[start]
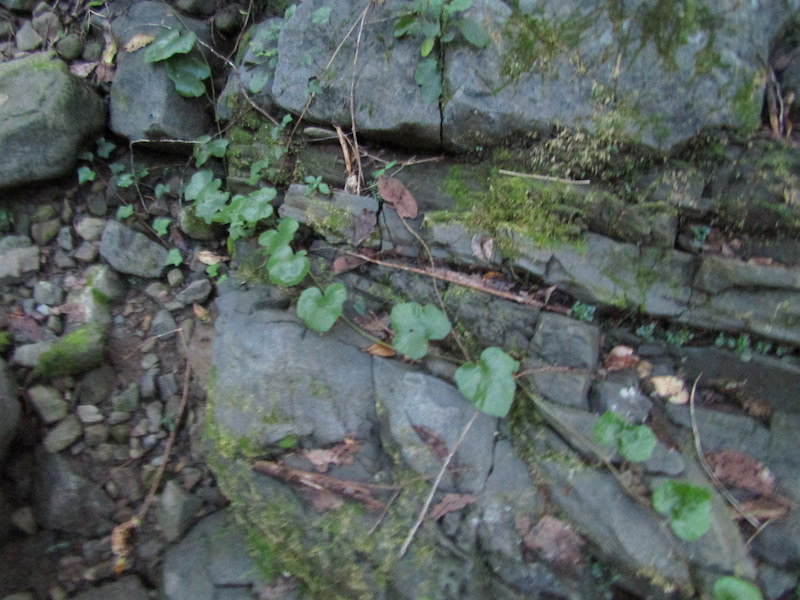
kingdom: Plantae
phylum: Tracheophyta
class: Magnoliopsida
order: Rosales
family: Rosaceae
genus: Rubus
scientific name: Rubus buergeri
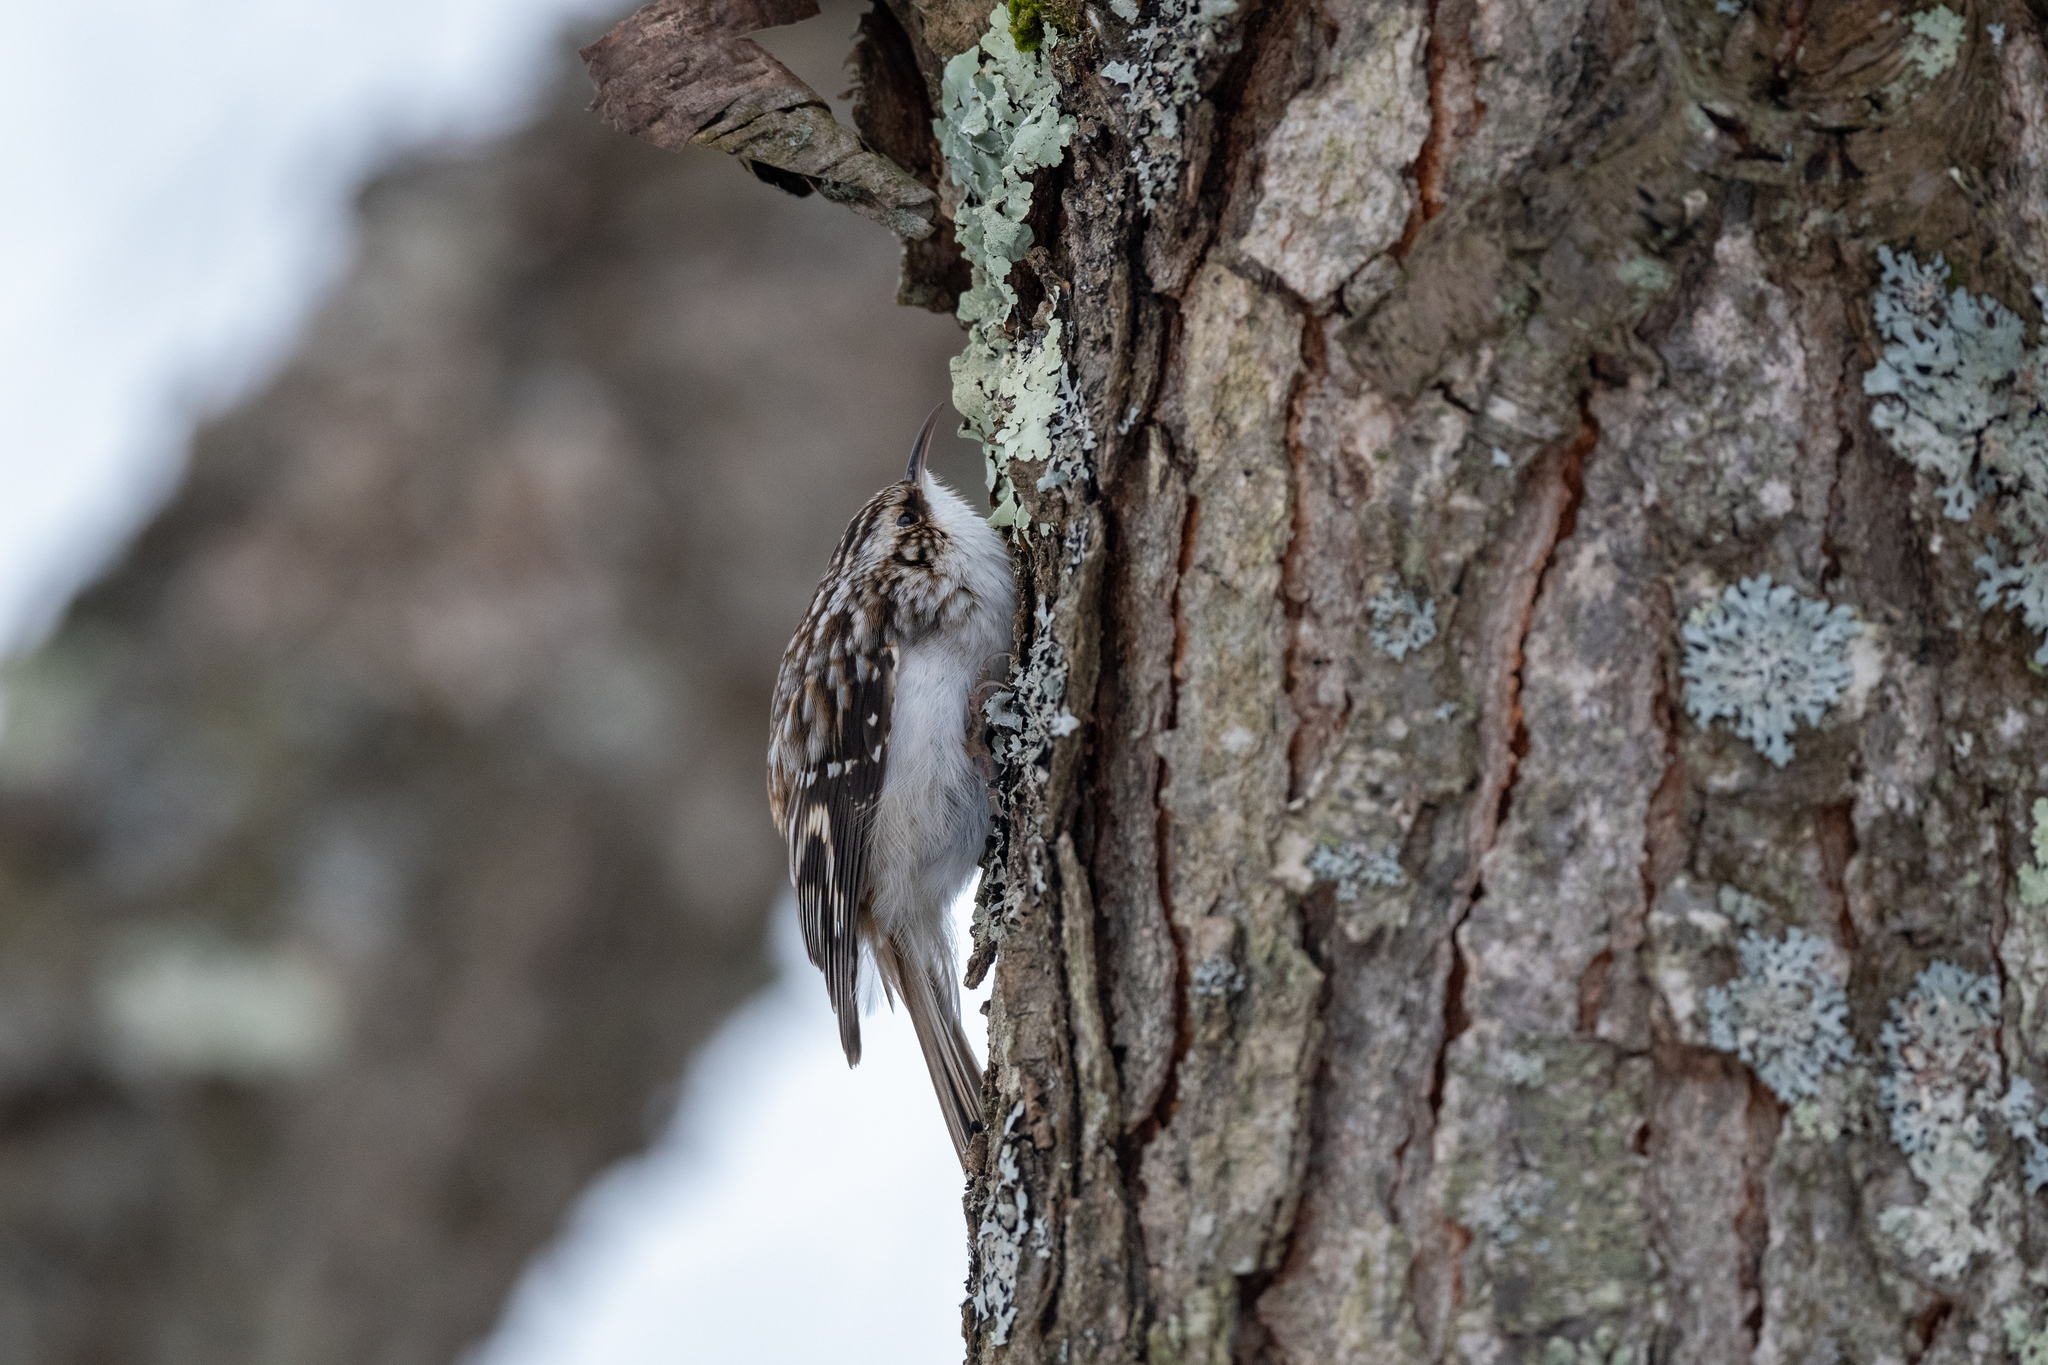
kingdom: Animalia
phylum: Chordata
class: Aves
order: Passeriformes
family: Certhiidae
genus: Certhia
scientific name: Certhia americana
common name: Brown creeper
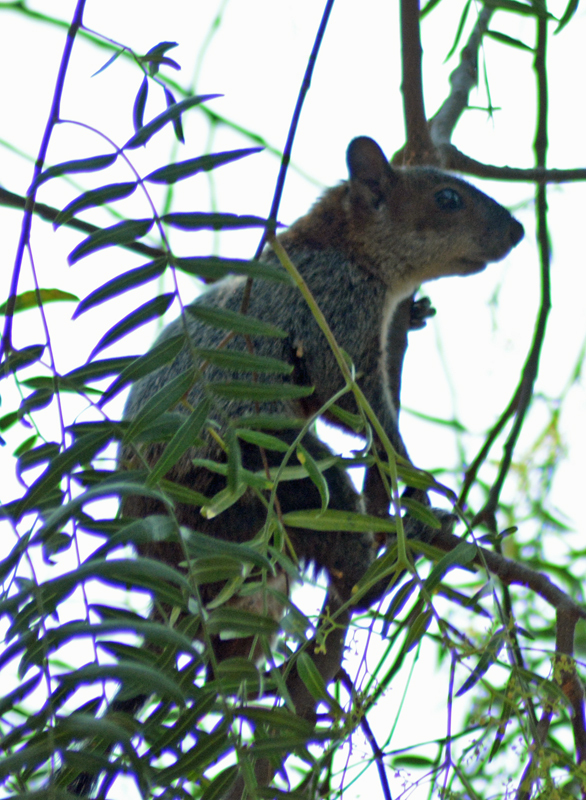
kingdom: Animalia
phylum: Chordata
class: Mammalia
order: Rodentia
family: Sciuridae
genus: Sciurus
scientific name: Sciurus aureogaster
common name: Red-bellied squirrel
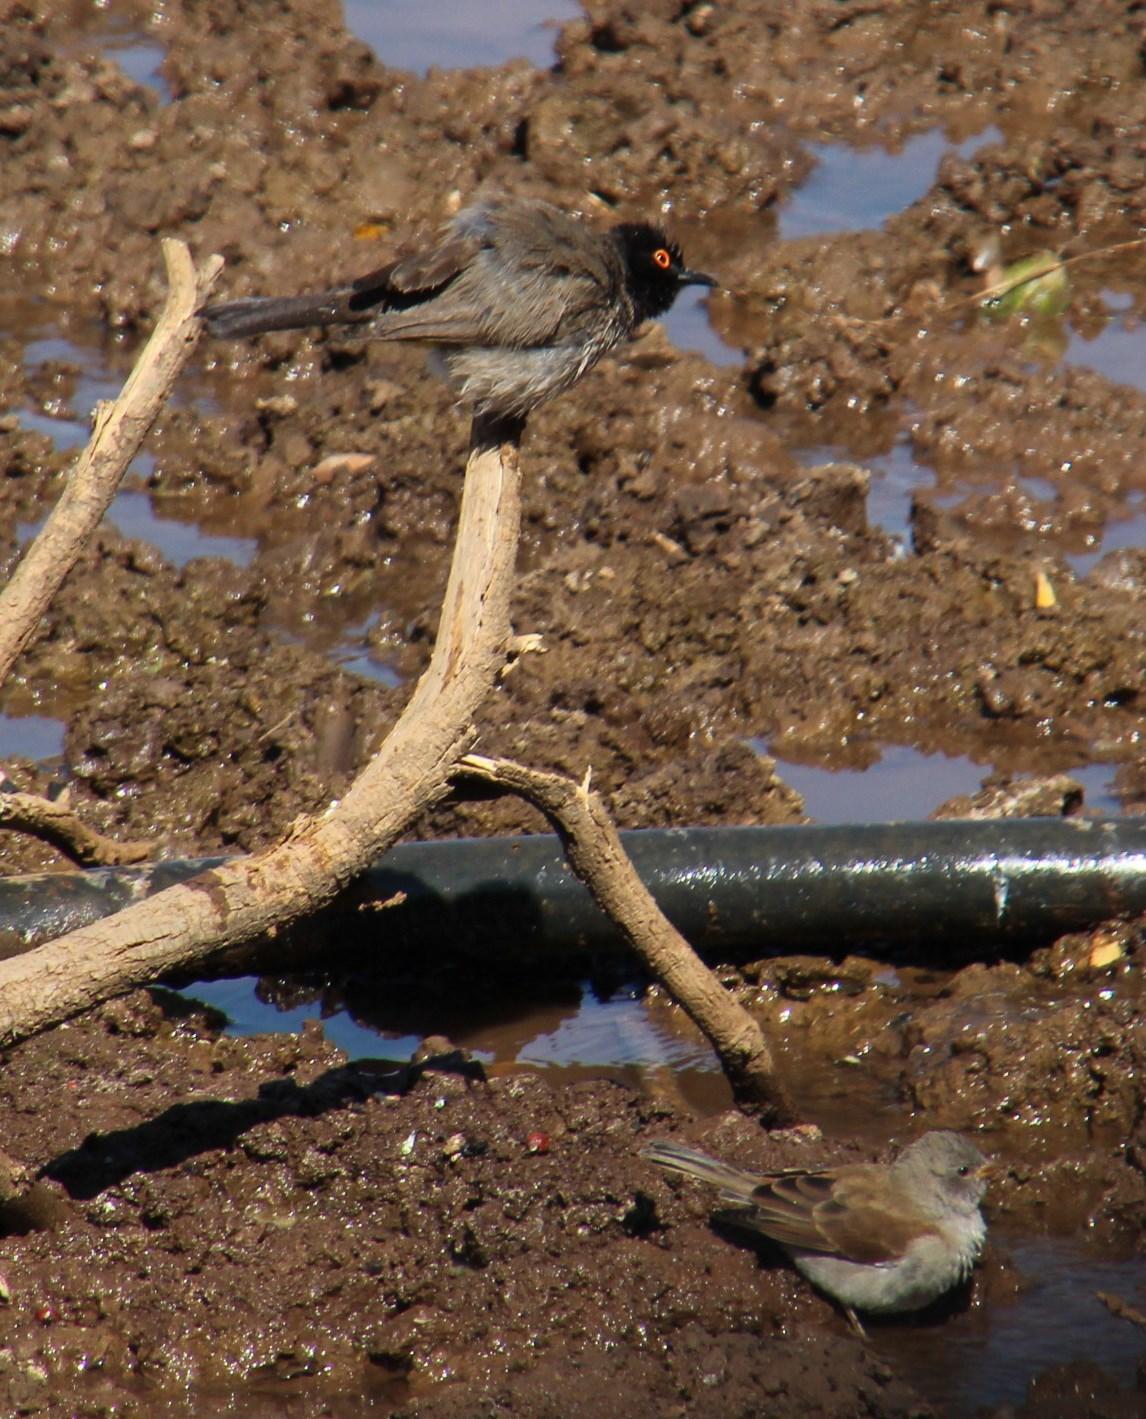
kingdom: Animalia
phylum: Chordata
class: Aves
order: Passeriformes
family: Pycnonotidae
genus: Pycnonotus
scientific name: Pycnonotus nigricans
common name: African red-eyed bulbul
[end]
(Goal of the exercise): Reproduce the text lines of all four items above word for word, leaving out the pictures.

(Complete response):
kingdom: Plantae
phylum: Tracheophyta
class: Magnoliopsida
order: Rosales
family: Rosaceae
genus: Rubus
scientific name: Rubus buergeri
kingdom: Animalia
phylum: Chordata
class: Aves
order: Passeriformes
family: Certhiidae
genus: Certhia
scientific name: Certhia americana
common name: Brown creeper
kingdom: Animalia
phylum: Chordata
class: Mammalia
order: Rodentia
family: Sciuridae
genus: Sciurus
scientific name: Sciurus aureogaster
common name: Red-bellied squirrel
kingdom: Animalia
phylum: Chordata
class: Aves
order: Passeriformes
family: Pycnonotidae
genus: Pycnonotus
scientific name: Pycnonotus nigricans
common name: African red-eyed bulbul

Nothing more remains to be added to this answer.